While there already are some ways for Phelps County Courthouse employees to recycle, a grant through the Ozarks Rivers Solid Waste Management District (ORSWMD) may expand those opportunities for workers as well as the public.

While there already are some ways for Phelps County Courthouse employees to recycle, a grant through the Ozarks Rivers Solid Waste Management District (ORSWMD) may expand those opportunities for workers as well as the public.
Phelps County Commissioners at their Aug. 28 meeting unanimously approved a $6,541 grant application through the district to purchase recycling bins at the courthouse. The grant application asks for no local match from the county.
The application, which was submitted by the deadline Aug. 29, seeks the money to buy 75 small desk-side recycling bins for courthouse employees and four larger bins that would collect paper, plastic bottles and aluminum cans.
The four larger recycling bins would be available for public use. One was requested for each of the courthouse’s four floors.
Brady Wilson, ORSWMD chair and environmental services director for the city of Rolla, worked with District Two Commissioner Gary Hicks on the application. Wilson reviewed the project with county officeholders and department heads at the Aug. 28 meeting.
The larger recycling bins would accept mixed paper, plastic water bottles and aluminum cans. He said these bins are made of 98 percent post-recycled material themselves. The compartment for paper would be larger than the ones for plastic bottles and aluminum cans, Wilson added.
District One Commissioner Larry Stratman said at an earlier commission meeting that the prototypes he was shown by Wilson would be “not very intrusive.” They would be similar to recycling bins at Rolla City Hall, Wilson said.
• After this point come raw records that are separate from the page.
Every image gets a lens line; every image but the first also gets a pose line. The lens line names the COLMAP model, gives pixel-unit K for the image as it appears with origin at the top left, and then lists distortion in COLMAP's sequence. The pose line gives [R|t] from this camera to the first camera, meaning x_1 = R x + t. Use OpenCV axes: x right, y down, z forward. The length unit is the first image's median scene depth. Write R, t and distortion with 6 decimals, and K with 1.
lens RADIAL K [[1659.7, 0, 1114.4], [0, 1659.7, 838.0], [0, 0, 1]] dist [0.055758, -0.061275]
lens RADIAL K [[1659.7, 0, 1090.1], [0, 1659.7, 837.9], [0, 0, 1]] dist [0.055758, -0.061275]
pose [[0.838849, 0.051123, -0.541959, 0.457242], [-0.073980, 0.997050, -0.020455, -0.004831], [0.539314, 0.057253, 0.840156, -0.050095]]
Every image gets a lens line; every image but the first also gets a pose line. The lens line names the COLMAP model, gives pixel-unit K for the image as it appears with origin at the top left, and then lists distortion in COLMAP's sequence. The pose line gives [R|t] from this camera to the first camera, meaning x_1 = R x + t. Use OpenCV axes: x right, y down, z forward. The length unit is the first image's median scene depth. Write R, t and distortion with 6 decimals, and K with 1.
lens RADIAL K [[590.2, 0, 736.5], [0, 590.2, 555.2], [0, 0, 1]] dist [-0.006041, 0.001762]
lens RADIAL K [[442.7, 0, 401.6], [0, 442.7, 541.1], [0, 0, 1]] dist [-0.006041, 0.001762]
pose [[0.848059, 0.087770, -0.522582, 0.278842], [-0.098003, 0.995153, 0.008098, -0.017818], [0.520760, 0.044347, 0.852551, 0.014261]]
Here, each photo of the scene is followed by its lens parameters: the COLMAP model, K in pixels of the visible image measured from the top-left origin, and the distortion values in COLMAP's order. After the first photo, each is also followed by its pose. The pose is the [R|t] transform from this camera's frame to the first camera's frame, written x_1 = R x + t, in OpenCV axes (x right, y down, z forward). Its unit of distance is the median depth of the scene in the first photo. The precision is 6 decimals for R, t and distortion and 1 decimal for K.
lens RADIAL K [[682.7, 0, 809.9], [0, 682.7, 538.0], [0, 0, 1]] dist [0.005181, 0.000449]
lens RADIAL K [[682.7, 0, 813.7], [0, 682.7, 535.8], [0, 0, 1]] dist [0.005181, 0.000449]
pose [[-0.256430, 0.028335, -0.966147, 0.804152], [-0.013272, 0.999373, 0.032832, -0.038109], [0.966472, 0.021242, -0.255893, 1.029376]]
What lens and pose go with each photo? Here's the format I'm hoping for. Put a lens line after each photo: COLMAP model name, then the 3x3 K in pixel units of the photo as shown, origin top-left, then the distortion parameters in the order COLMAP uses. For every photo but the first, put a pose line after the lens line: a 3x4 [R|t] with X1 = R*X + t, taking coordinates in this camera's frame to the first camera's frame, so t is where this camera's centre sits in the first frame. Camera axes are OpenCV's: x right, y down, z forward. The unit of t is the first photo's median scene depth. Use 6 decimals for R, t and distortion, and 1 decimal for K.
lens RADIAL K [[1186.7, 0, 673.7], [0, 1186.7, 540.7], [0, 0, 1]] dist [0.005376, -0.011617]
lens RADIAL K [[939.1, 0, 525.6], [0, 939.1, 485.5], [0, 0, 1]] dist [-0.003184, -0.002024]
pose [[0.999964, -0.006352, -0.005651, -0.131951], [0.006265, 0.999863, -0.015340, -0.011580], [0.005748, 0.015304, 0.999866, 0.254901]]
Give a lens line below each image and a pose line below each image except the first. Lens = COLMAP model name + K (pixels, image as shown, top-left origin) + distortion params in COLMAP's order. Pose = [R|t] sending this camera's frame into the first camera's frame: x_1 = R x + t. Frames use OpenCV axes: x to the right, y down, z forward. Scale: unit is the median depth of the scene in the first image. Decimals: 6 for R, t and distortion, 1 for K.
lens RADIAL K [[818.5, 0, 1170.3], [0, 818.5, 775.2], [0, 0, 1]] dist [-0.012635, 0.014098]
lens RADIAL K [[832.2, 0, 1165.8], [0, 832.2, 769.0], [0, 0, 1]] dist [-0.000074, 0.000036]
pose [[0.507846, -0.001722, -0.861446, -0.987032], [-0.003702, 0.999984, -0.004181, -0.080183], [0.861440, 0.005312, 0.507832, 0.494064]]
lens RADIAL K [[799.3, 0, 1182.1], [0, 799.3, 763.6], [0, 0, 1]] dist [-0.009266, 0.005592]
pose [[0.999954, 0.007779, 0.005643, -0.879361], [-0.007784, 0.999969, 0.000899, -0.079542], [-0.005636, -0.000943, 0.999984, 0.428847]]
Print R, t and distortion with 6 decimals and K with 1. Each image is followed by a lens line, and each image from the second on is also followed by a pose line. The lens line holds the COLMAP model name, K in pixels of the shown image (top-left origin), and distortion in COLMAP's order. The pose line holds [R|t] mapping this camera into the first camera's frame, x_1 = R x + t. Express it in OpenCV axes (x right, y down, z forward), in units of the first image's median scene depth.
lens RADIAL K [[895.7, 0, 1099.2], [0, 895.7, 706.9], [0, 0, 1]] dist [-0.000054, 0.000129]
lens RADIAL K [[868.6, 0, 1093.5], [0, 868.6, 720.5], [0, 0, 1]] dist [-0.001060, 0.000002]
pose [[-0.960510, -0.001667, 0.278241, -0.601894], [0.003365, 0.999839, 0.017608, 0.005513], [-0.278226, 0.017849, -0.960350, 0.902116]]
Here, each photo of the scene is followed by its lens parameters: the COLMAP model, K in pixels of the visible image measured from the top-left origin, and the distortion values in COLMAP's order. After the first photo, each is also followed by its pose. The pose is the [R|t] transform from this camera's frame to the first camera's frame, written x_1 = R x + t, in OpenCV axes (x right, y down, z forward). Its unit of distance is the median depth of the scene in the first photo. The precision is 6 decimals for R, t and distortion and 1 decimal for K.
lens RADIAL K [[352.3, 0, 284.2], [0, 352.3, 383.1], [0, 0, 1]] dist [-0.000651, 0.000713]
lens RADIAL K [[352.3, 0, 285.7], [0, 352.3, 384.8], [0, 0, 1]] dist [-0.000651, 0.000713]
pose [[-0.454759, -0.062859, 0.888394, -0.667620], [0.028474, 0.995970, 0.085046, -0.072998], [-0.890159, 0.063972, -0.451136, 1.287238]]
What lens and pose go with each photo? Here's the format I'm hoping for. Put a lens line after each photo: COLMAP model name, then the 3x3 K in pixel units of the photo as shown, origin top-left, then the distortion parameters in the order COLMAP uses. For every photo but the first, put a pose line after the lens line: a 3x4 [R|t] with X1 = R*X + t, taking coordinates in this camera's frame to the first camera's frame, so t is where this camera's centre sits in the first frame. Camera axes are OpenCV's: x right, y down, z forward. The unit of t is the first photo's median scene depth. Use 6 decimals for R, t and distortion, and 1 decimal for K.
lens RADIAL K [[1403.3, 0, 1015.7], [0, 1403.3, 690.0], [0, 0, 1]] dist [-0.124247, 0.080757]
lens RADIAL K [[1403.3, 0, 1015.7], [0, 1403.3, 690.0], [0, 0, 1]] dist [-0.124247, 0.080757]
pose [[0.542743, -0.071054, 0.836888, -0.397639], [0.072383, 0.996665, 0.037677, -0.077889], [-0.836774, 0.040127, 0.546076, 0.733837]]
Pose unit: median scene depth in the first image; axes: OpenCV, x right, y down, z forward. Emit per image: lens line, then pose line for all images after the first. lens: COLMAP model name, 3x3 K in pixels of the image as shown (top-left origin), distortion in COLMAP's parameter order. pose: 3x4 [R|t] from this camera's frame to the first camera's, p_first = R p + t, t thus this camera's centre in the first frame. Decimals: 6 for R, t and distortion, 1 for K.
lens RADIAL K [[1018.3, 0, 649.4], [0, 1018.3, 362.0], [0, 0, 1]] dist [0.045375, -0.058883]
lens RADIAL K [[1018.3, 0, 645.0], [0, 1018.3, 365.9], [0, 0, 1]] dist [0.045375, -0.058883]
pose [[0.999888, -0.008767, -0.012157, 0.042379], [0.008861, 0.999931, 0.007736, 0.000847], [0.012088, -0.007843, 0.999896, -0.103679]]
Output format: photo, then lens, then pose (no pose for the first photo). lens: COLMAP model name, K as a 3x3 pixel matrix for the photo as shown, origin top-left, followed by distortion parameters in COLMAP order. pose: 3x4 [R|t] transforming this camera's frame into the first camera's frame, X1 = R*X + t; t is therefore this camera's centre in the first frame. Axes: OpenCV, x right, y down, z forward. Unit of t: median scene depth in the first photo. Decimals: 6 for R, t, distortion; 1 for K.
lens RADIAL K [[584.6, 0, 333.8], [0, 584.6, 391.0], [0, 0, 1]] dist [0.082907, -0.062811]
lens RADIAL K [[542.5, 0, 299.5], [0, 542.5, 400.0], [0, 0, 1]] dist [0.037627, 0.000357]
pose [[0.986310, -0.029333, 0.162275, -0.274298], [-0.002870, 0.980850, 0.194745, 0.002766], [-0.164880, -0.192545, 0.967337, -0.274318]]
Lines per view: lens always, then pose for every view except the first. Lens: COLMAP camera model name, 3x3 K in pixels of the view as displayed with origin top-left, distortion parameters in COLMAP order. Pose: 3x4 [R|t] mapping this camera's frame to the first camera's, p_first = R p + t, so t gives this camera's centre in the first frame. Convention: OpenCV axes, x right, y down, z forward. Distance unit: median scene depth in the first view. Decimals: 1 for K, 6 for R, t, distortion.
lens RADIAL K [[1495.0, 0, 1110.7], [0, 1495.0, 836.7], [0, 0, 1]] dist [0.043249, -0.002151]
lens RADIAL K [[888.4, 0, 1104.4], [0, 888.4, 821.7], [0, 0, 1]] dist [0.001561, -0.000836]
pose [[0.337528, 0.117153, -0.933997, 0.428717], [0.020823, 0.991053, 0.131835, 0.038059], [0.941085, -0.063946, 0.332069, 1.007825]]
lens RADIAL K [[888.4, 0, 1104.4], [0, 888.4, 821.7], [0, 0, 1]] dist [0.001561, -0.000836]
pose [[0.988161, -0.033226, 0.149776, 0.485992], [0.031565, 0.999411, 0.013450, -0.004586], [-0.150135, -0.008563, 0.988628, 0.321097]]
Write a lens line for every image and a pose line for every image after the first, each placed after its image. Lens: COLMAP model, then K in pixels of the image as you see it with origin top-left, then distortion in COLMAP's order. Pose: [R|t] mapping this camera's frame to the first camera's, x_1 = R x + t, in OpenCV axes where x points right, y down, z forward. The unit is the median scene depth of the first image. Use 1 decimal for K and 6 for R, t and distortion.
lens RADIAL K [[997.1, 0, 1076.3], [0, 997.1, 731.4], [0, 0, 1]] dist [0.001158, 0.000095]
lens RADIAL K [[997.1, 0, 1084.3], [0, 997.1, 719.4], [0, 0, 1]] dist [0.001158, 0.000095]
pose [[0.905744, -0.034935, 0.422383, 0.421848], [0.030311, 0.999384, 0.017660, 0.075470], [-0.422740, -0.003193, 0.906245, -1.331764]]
Stratman said his only concern was finding available space for the small desk-side bins, but Wilson said not every desk may need one.
Wilson said the ultimate goal of buying more recycling bins is to keep waste out of the landfills and save the county money. The city environmental services department already collects cardboard and mixed paper to be recycled from the courthouse.
Wilson said the grant applications are reviewed by the ORSWMD in September, and then the Missouri Department of Natural Resources must approve the requests. If approved, the recycling bins could be added as soon as January 2015.
Wilson said as chair of the district, he would have to abstain from voting on this proposal since he helped prepare the application.
The county annually also requests funds from the ORSWMD for its Tough on Trash program, which helps keeps county roads clean of trash.

In other business
• Also at the commission’s Aug. 28 meeting, county facilities manager Mark Brookshire said the steps to the main entrance of the courthouse will be closed beginng Tuesday for concrete work and make the area compliant with the Americans With Disabilities Act. People wanting to enter through the main entrance can use the ramps on both sides of the steps, Brookshire said. The work is expected to last through Friday, Sept. 5.
• Chante Alfred, with the Phelps County University of Extension announced that a new horticulture specialist has been hired for the office who will start Sept. 22.
• As a way to help improve a cash flow problem with the county highway department, the commission approved selling three 2011 Caterpillar 140M all-wheel drive motor graders that the county owns  and also seek bids on leasing three current model year motor graders with a minimum of 243 horsepower with back-up cameras and rippers included.
Bids for both will be opened Tuesday, Sept. 9, at 10 a.m.
County Road Superintendent Walter Snelson came up with the idea after his department has not been receiving revenue as expected.
• Also at the meeting, it was noted that bids are being sought for a control access system at the court house that would limit public access to certain entrances.
When such a new system is in place, courthouse employees would be given keycards or remote-entry keyfobs to access various entries at the courthouse.
This would make several entrances to the courthouse accessible to employees only.
The goal eventually would be to limit public access to the main entrance on the northeast side of the building.
The public would still be able to access the health department from its current entrance on the south side of the building, but people could not use that entrance as a pass-through to get to the elevators or prosecutor’s office on the bottom floor.
People who want to visit the prosecutor’s office would have to use the main entrance on the northeast side of the courthouse and take the elevators down a floor. A plan is being worked out for how the public would access the prosecutor’s office during Saturday hours.
Stratman said this may mean a change is needed in where employees park.